The potential for both predictive and generative AI is endless. AI allows for greater learning from existing data and can reduce certain types of administrative and repetitive work, increase productivity, and inform critical decision making for future scenarios. When implemented thoughtfully and with the appropriate safeguards, AI can advance a variety of sectors from labor, education, and healthcare to public administration, finance, and environmental management. In many of these fields, AI is already in use—though closer analysis of the risks and benefits is needed to determine if AI is an appropriate tool for all use cases.
A Closer Look:
AI and Health Insurance
Health insurance, a complicated field known for its administrative burden, has become a prime space for AI automation, with one McKinsey report estimating AI could result in billions of dollars in savings. The use of predictive AI to help process claims and calculate care coverage, however, has resulted in denied care to patients in need. An investigative series by STAT found that Humana, United Healthcare, and various Blue Cross Blue Shield plans used these predictive tools to deny coverage and restrict available care. Similarly, a ProPublica investigation found health insurance giant Cigna used a predictive algorithm to process insurance claims that led to bulk denials of claims without proper medical review. Health insurance companies are now facing class-action lawsuits for their wrongful AI use. Doctors are also fighting back against increased denials of treatment driven by predictive AI, using generative AI to write letters to insurers and appeal claim denials.

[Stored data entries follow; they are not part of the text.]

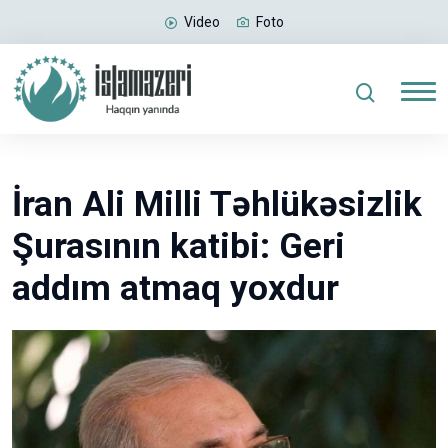
Video
Foto
İran Ali Milli Təhlükəsizlik
Şurasının katibi: Geri
addım atmaq yoxdur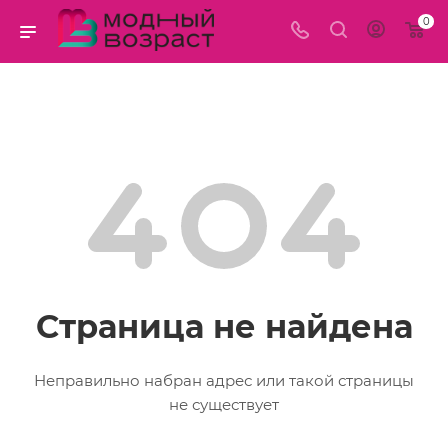
0
Страница не найдена
Неправильно набран адрес или такой страницы
не существует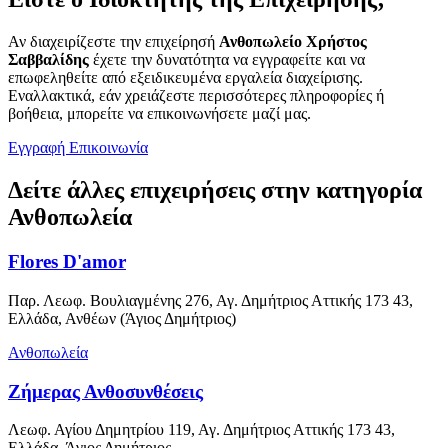
Αν διαχειρίζεστε την επιχείρησή
Ανθοπωλείο Χρήστος
Σαββαλίδης
έχετε την δυνατότητα να εγγραφείτε και να
επωφεληθείτε από εξειδικευμένα εργαλεία διαχείρισης.
Εναλλακτικά, εάν χρειάζεστε περισσότερες πληροφορίες ή
βοήθεια, μπορείτε να επικοινωνήσετε μαζί μας.
Εγγραφή
Επικοινωνία
Δείτε άλλες επιχειρήσεις στην κατηγορία
Ανθοπωλεία
Flores D'amor
Παρ. Λεωφ. Βουλιαγμένης 276, Αγ. Δημήτριος Αττικής 173 43,
Ελλάδα, Ανθέων (Άγιος Δημήτριος)
Ανθοπωλεία
Ζήμερας Ανθοσυνθέσεις
Λεωφ. Αγίου Δημητρίου 119, Αγ. Δημήτριος Αττικής 173 43,
Ελλάδα, Άγιος Δημήτριος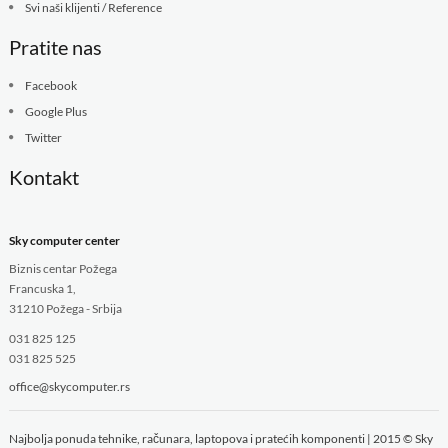
Svi naši klijenti / Reference
Pratite nas
Facebook
Google Plus
Twitter
Kontakt
Sky computer center
Biznis centar Požega
Francuska 1,
31210 Požega - Srbija
031 825 125
031 825 525
office@skycomputer.rs
Najbolja ponuda tehnike, računara, laptopova i pratećih komponenti | 2015 © Sky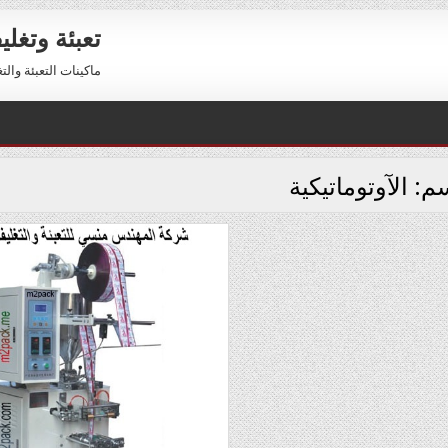
تعبئة وتغل
ماكينات التعبئة والتغليف 01211116954 – 01211116956 
سم:
الآوتوماتيكية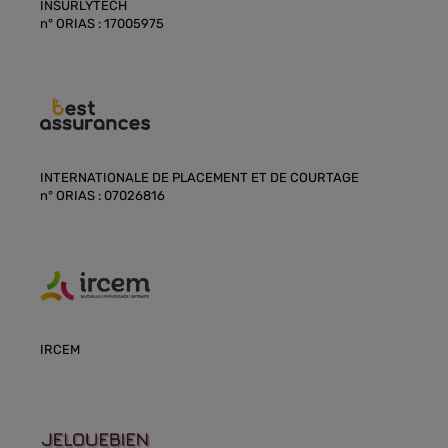
INSURLYTECH
n° ORIAS : 17005975
INTERNATIONALE DE PLACEMENT ET DE COURTAGE
n° ORIAS : 07026816
IRCEM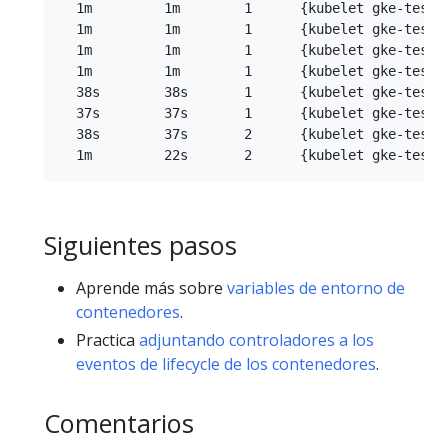
  1m         1m        1      {kubelet gke-test-
  1m         1m        1      {kubelet gke-test-
  1m         1m        1      {kubelet gke-test-
  1m         1m        1      {kubelet gke-test-
  38s        38s       1      {kubelet gke-test-
  37s        37s       1      {kubelet gke-test-
  38s        37s       2      {kubelet gke-test-
Siguientes pasos
Aprende más sobre
variables de entorno de
contenedores
.
Practica
adjuntando controladores a los
eventos de lifecycle de los contenedores
.
Comentarios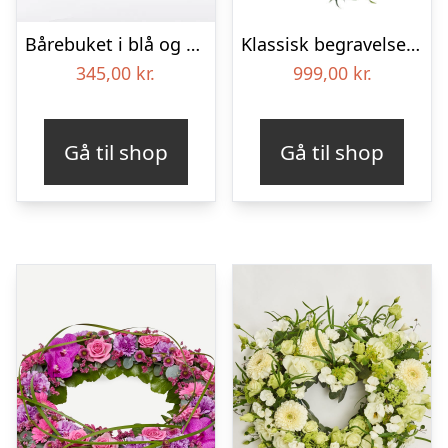
Bårebuket i blå og hvide nuancer – Blomster til begravelse
Klassisk begravelses­krans
345,00
kr.
999,00
kr.
Gå til shop
Gå til shop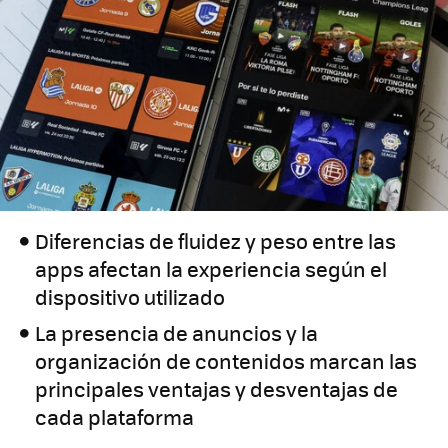
Diferencias de fluidez y peso entre las
apps afectan la experiencia según el
dispositivo utilizado
La presencia de anuncios y la
organización de contenidos marcan las
principales ventajas y desventajas de
cada plataforma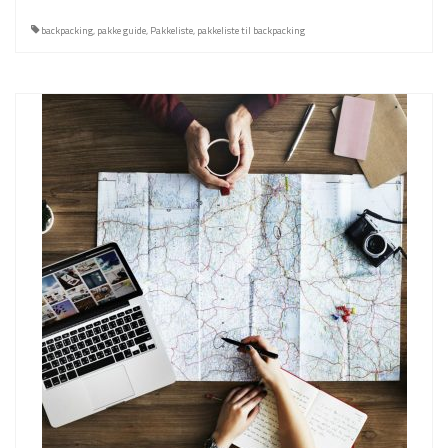
backpacking
,
pakke guide
,
Pakkeliste
,
pakkeliste til backpacking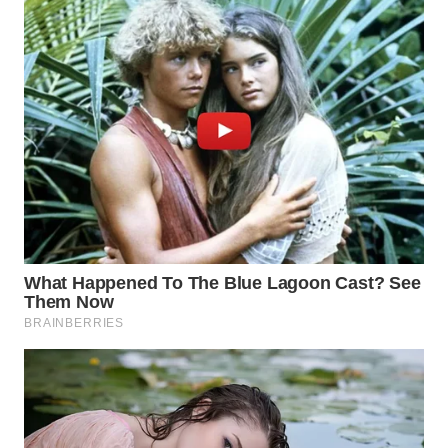
Wahana
Media
Group
WAHANA
NEWS
WAHANA
TANI
WAHANA
ADVOKAT
WAHANA
INFRASTRUKTUR
WAHANA
KONSUMEN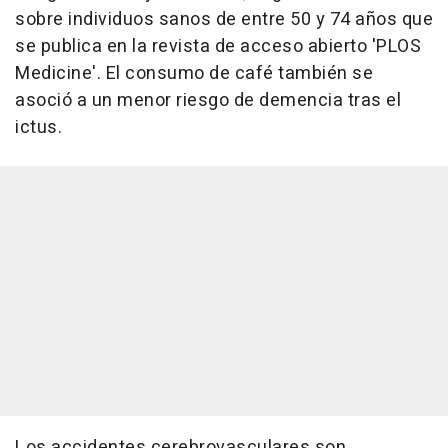
sobre individuos sanos de entre 50 y 74 años que
se publica en la revista de acceso abierto 'PLOS
Medicine'. El consumo de café también se
asoció a un menor riesgo de demencia tras el
ictus.
Los accidentes cerebrovasculares son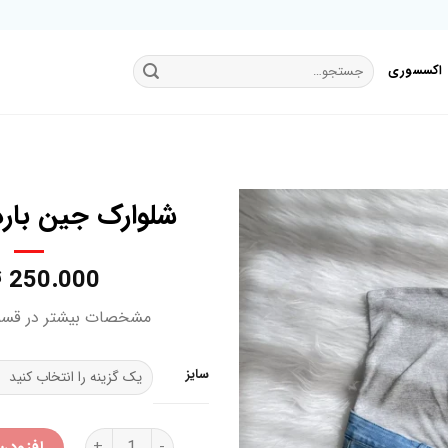
جستجو
اکسسوری
برای:
شلوارک جین بارد
250.000
ت
افزودن
به
مشخصات بیشتر در قس
علاقه
مندی
ها
سایز
شلوارک جین بارداری اسمارا عد
افزودن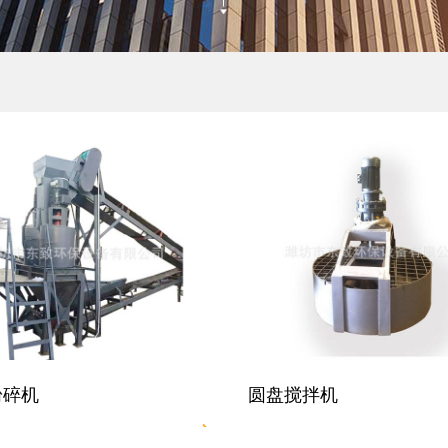
粉碎机
圆盘搅拌机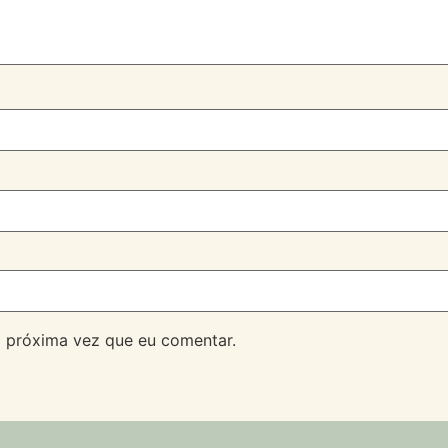
 próxima vez que eu comentar.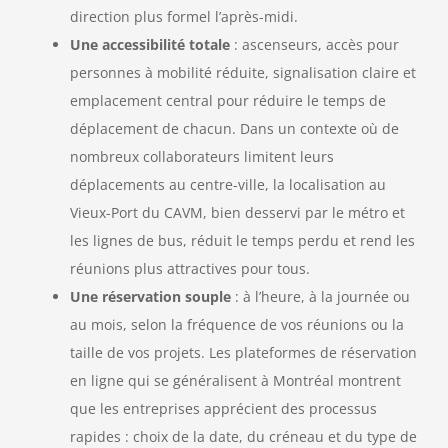
direction plus formel l’après-midi.
Une accessibilité totale
: ascenseurs, accès pour
personnes à mobilité réduite, signalisation claire et
emplacement central pour réduire le temps de
déplacement de chacun. Dans un contexte où de
nombreux collaborateurs limitent leurs
déplacements au centre-ville, la localisation au
Vieux-Port du CAVM, bien desservi par le métro et
les lignes de bus, réduit le temps perdu et rend les
réunions plus attractives pour tous.
Une réservation souple
: à l’heure, à la journée ou
au mois, selon la fréquence de vos réunions ou la
taille de vos projets. Les plateformes de réservation
en ligne qui se généralisent à Montréal montrent
que les entreprises apprécient des processus
rapides : choix de la date, du créneau et du type de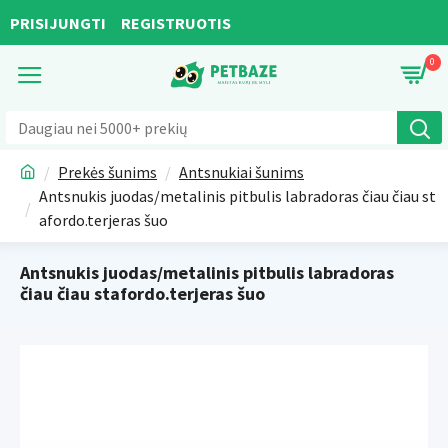
PRISIJUNGTI
REGISTRUOTIS
0
Prekės šunims
Antsnukiai šunims
Antsnukis juodas/metalinis pitbulis labradoras čiau čiau st
afordo.terjeras šuo
Antsnukis juodas/metalinis pitbulis labradoras
čiau čiau stafordo.terjeras šuo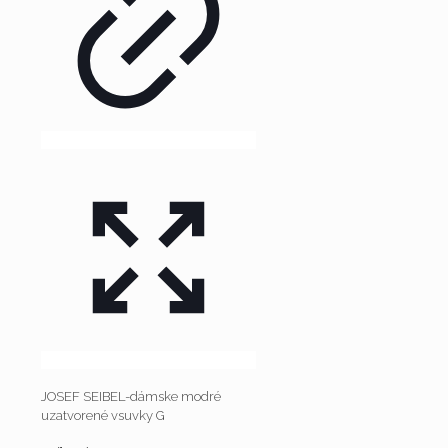
JOSEF SEIBEL-dámske modré
uzatvorené vsuvky G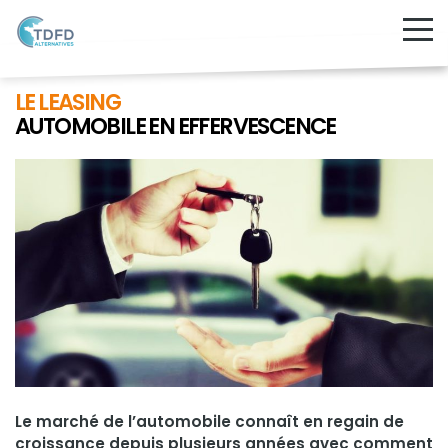
LE LEASING
AUTOMOBILE EN EFFERVESCENCE
Le marché de l’automobile connaît en regain de
croissance depuis plusieurs années avec comment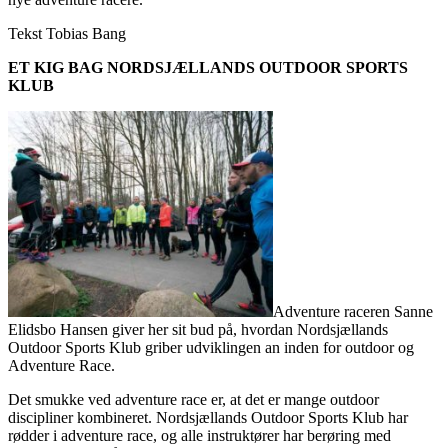
Tekst Tobias Bang
ET KIG BAG NORDSJÆLLANDS OUTDOOR SPORTS
KLUB
Adventure raceren Sanne
Elidsbo Hansen giver her sit bud på, hvordan Nordsjællands
Outdoor Sports Klub griber udviklingen an inden for outdoor og
Adventure Race.
Det smukke ved adventure race er, at det er mange outdoor
discipliner kombineret. Nordsjællands Outdoor Sports Klub har
rødder i adventure race, og alle instruktører har berøring med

Future of AI: Considerations for Industry and Policymakers
For all the potential benefits AI carries, there are also associated risks and harms for users. Programming and data sources, as well as the human and systemic context that shape AI models, can be insufficient and biased, leading to unfair, inaccurate, and discriminatory outcomes. In addition, AI systems and their outcomes are not always clear or explainable, which hampers the ability to ensure the systems are accurate and fair or allow those impacted by the systems to contest the decisions.
To mitigate potential harms while capitalizing on AI’s benefits, more coordinated action is needed to address the challenges of the AI systems already in use and those yet to come. Together, users, policymakers, and industry must grapple with pressing questions about the use of AI, especially predictive AI, including the following:
- Is predictive AI an adequate, appropriate, and necessary tool for addressing the issue in question?
- What structures for human oversight and intervention are needed to mitigate potential harms and ensure AI functions are as intended?
- How can we better vet and test AI systems before they are applied in real-life contexts?
- Is the available training data sufficiently accurate and representative to inform fair AI use?
- What rights and guarantees do users have related to AI systems—specifically regarding data privacy, opting out of AI decision-making, and recourse for AI-driven outcomes?
- How can we improve disclosure and transparency around AI use across fields?